Caravans and Trade Routes


Earlier travelers to Fes stayed in a two-story inn called a fandouk. The high-ceilinged first floor served as a stable for their animals and a warehouse for their goods, for they were often traders. The rooms were on the second floor. We have the good fortune to be staying, not in a fandouk, but in a riad, or small hotel.

Dina and I share a courtyard with a fountain, an elegant courtyard, and our fountain even has rose petals floating in it.

We came here by caravan, following ancient trade routes, Dina from Almaty, Kazakhstan, which is on the ancient trade route for polyester men’s socks, me from Urbana, Illinois, which is on the ancient trade route of corn syrup and paper cups. Our camels are stabled down the street. Dina’s is old-fashioned and causes trouble for her. My camel is modern and drinks petroleum distillates.

Our courtyard is hidden away, and we climb the stairs to reach it, although it is on the first floor. We go up one floor, passing the room of the Philosophe Lahbabi, who assures us we are on the right path. Then past the gleaming brass pitcher, the large bronze ballerina en pointe gestures us onward, through the petit bar, and back down another flight of stairs into the restaurant. Now we must enter a cushioned nook that appears to have no outlet to find the little passageway to our courtyard. This is a little awkward at dinnertime. A couple is enjoying a romantic dinner on the cushions and I suddenly enter, carrying all my stuff, smile, wave, and then disappear down a hallway behind them they didn’t know existed. In the early morning when the waiters are still asleep on the benches, we try to slip by without waking them. This isn’t too difficult.

In the bathroom of Dina’s room there are stairs leading to a loft, which Dina charmingly calls her lobby. I searched long and hard for the stairs in my bathroom, but they don’t exist. Instead, outside my room there is a drum and a wooden deck chair. When I got down from my camel, exhausted, because my caravan had been stuck in Paris for days, the drum and deck chair welcomed me. And now that it is my last day in Fes and I am just starting to have a glimmer of what questions I want to ask and there isn’t time left to ask them, or to meander all the alleyways I want to walk, ideally all 9,600 of them in the medina, I see that it is necessary to start a Slow Travel Movement. Our symbol will be the deck chair.

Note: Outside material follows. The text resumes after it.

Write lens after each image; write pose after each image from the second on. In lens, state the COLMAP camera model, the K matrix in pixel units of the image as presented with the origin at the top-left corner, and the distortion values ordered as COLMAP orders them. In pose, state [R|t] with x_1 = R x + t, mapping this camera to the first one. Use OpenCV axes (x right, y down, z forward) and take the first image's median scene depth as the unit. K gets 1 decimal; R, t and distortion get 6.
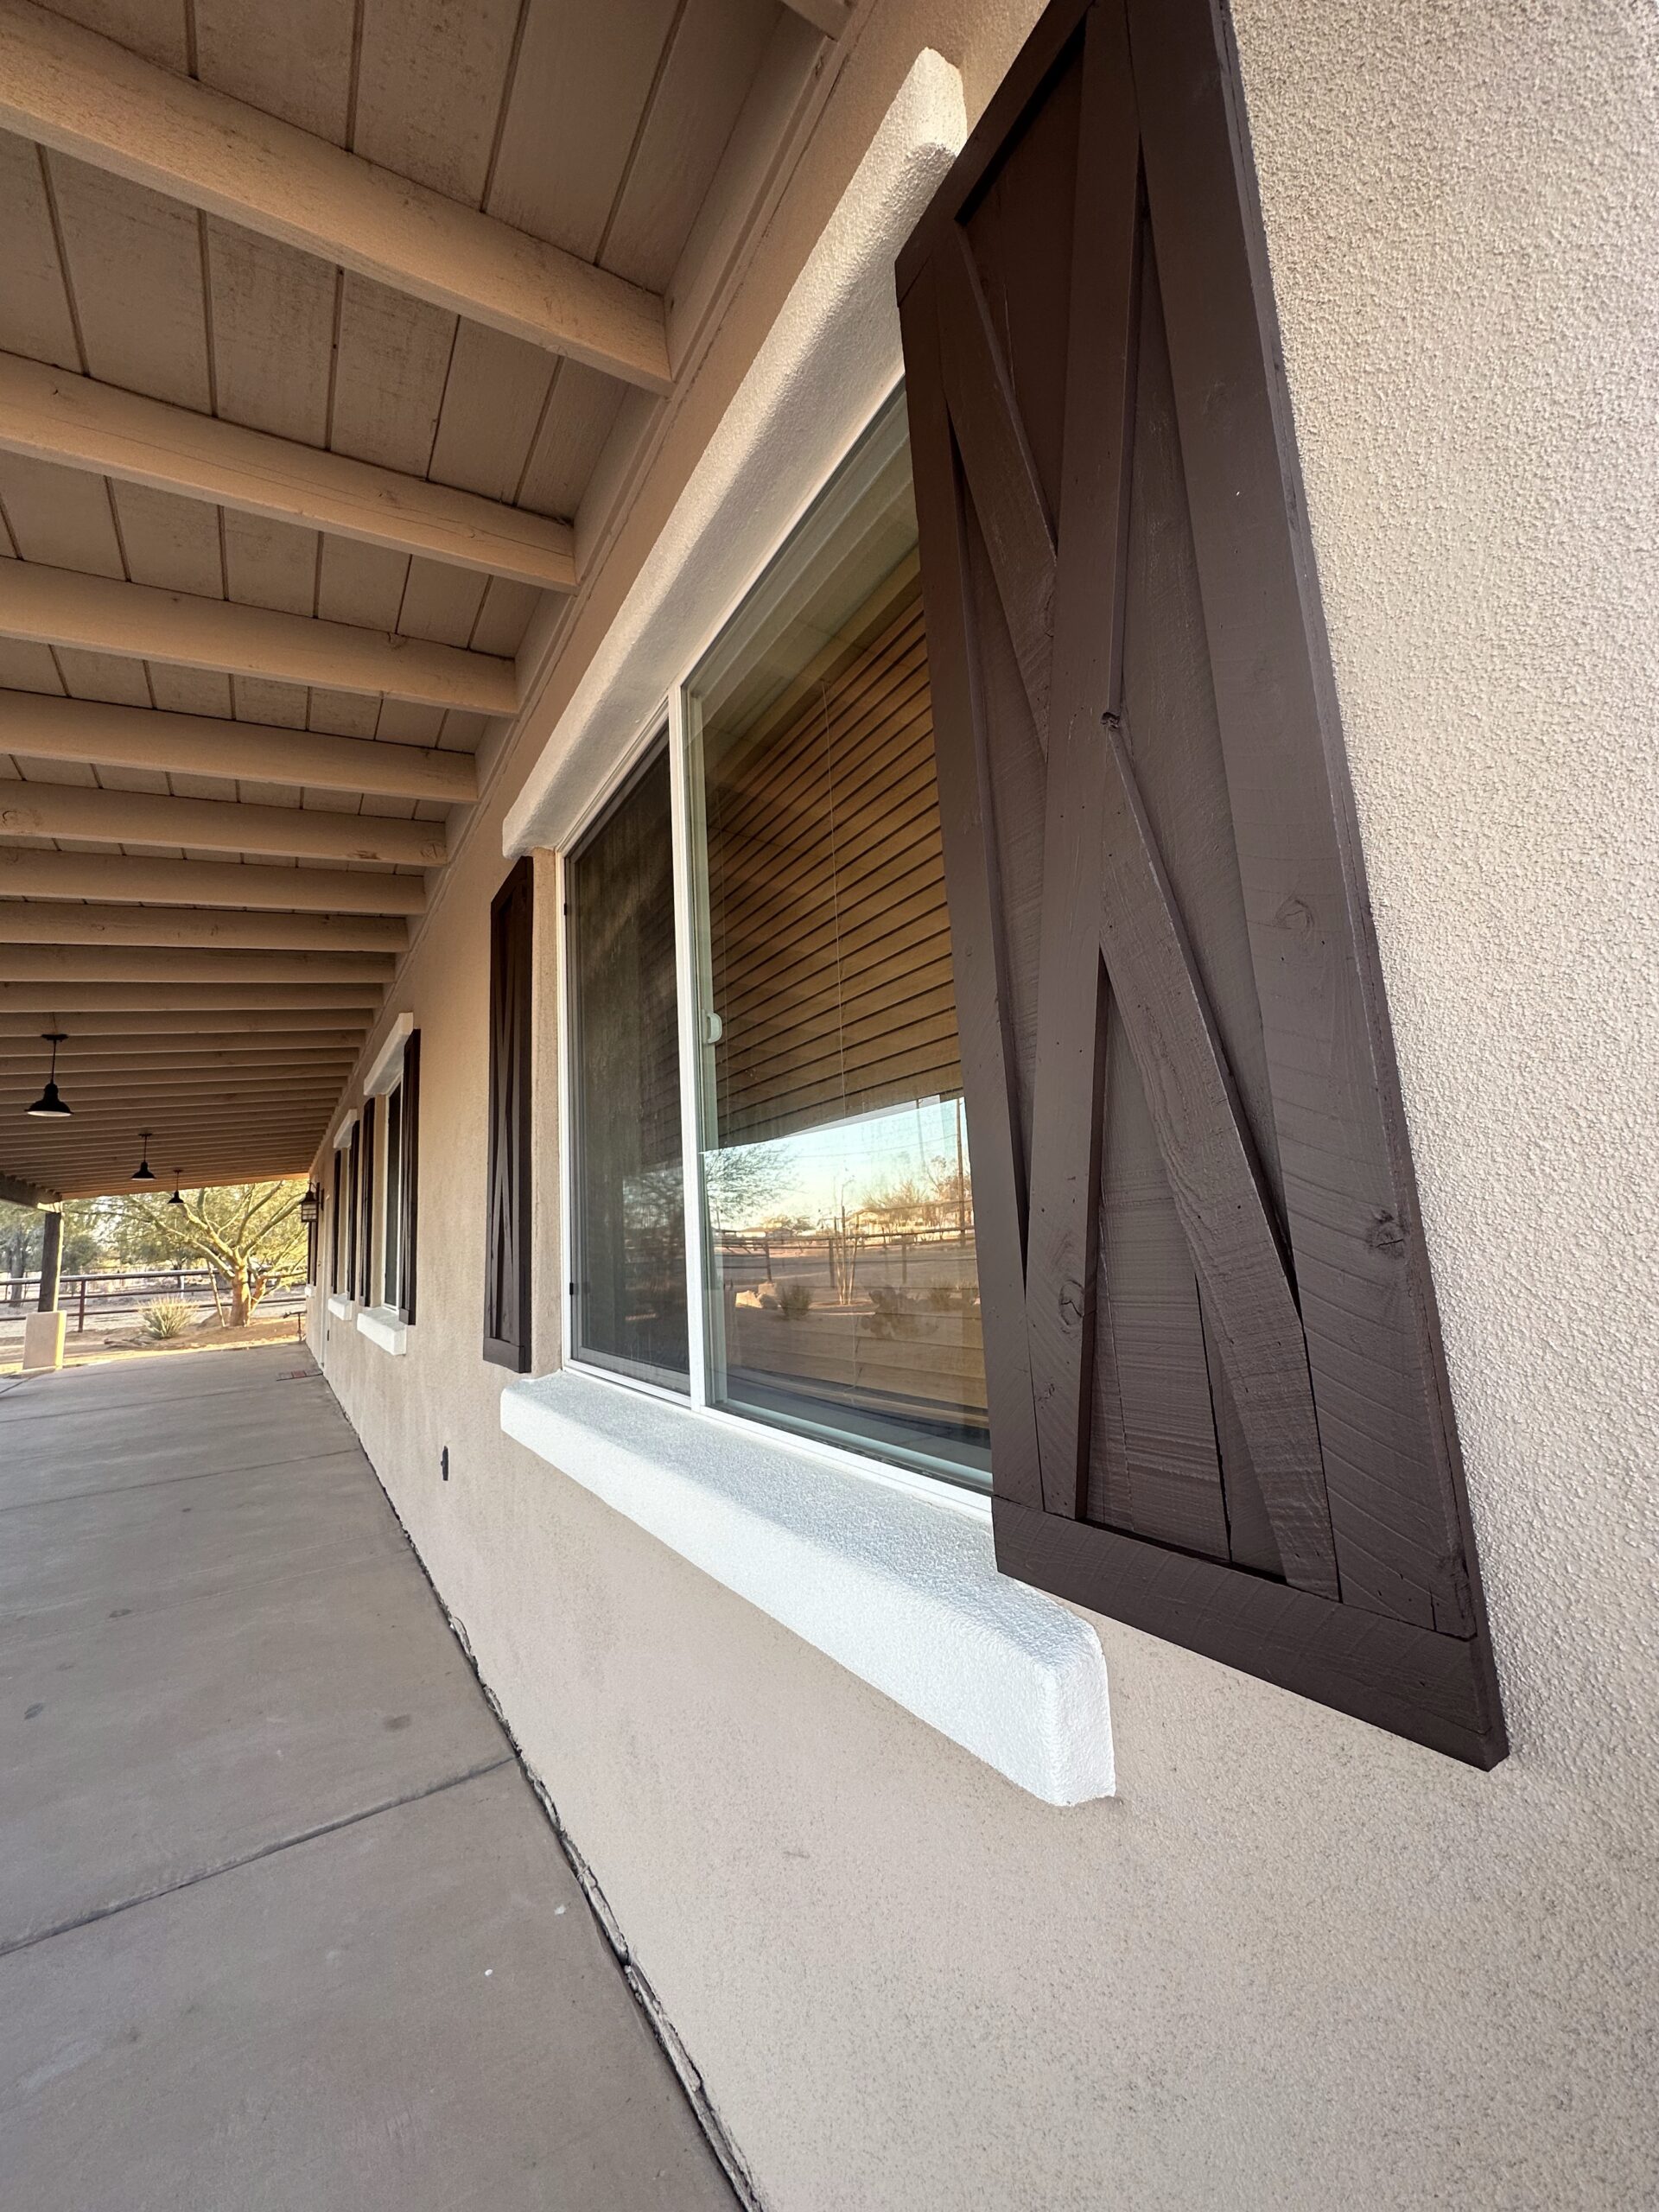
lens RADIAL K [[878.5, 0, 833.7], [0, 878.5, 1104.9], [0, 0, 1]] dist [-0.001617, 0.000381]
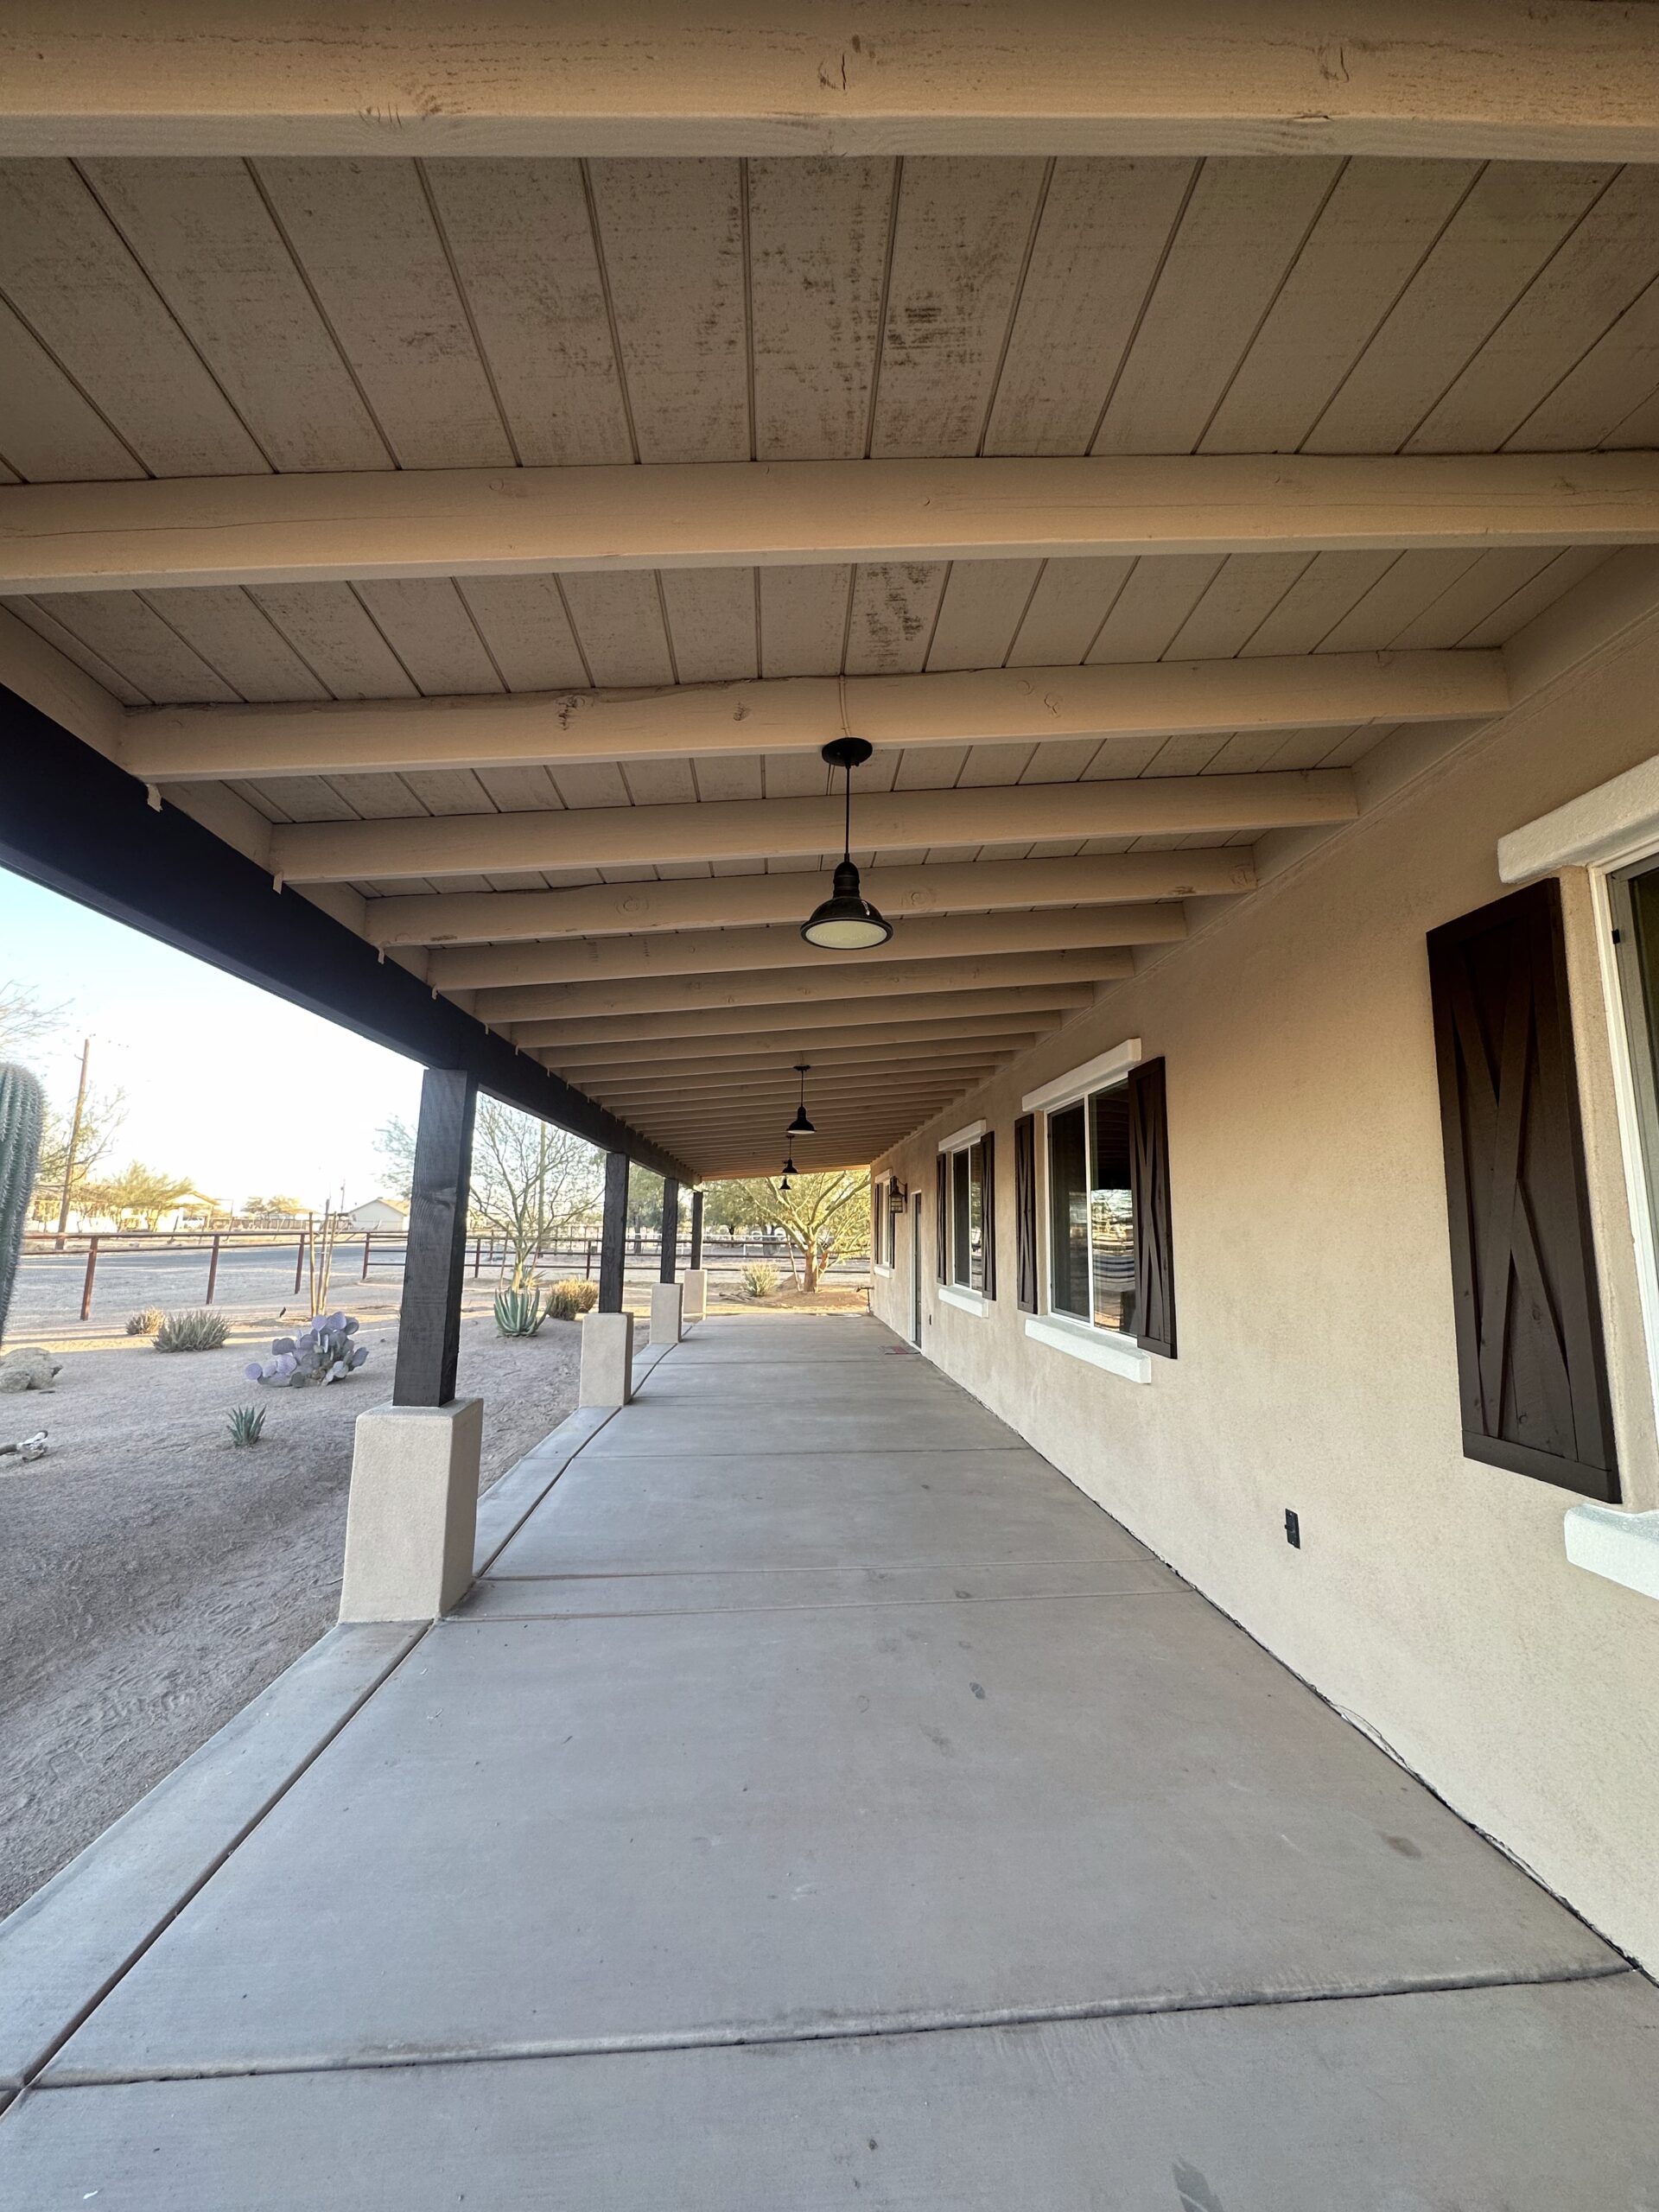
lens RADIAL K [[878.5, 0, 840.4], [0, 878.5, 1102.8], [0, 0, 1]] dist [-0.001617, 0.000381]
pose [[0.875933, -0.008675, -0.482354, -0.137905], [0.014961, 0.999846, 0.009186, -0.021671], [0.482200, -0.015263, 0.875928, -0.017708]]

Alas, Dina and I climb on our camels today and wend our separate ways back to the hills of Kazakhstan and the cornfields of Illinois. Phrases of Arabic, snatches of music, unasked questions, and memories of our time together in this rose-scented courtyard in the medina of Fes will come with us, packed in our leather saddlebags.


4 Responses to “Caravans and Trade Routes”

  1. James Carver Says:

    Great post, some really good information. Thanks

  2. karenconnelly Says:

    this is lovely. i’ve been rereading or reading for the first time a lot of the posts we all put up and your writing is so fine and direct. good to remember that time, which already seems a lifetime ago.

  3. karenconnelly Says:

    okay. maybe not a lifetime. but another life. another world ago. time and space are so bizarrely elastic. we were in Fes? recently????

  4. carolspindel Says:

    thanks karen…I know what you mean….it already does seem so distant in time, a speck behind us on the horizon, but one I like to remember, so thanks for your kind words and for recalling me back to that lovely time and the comraderie of our company of travelers.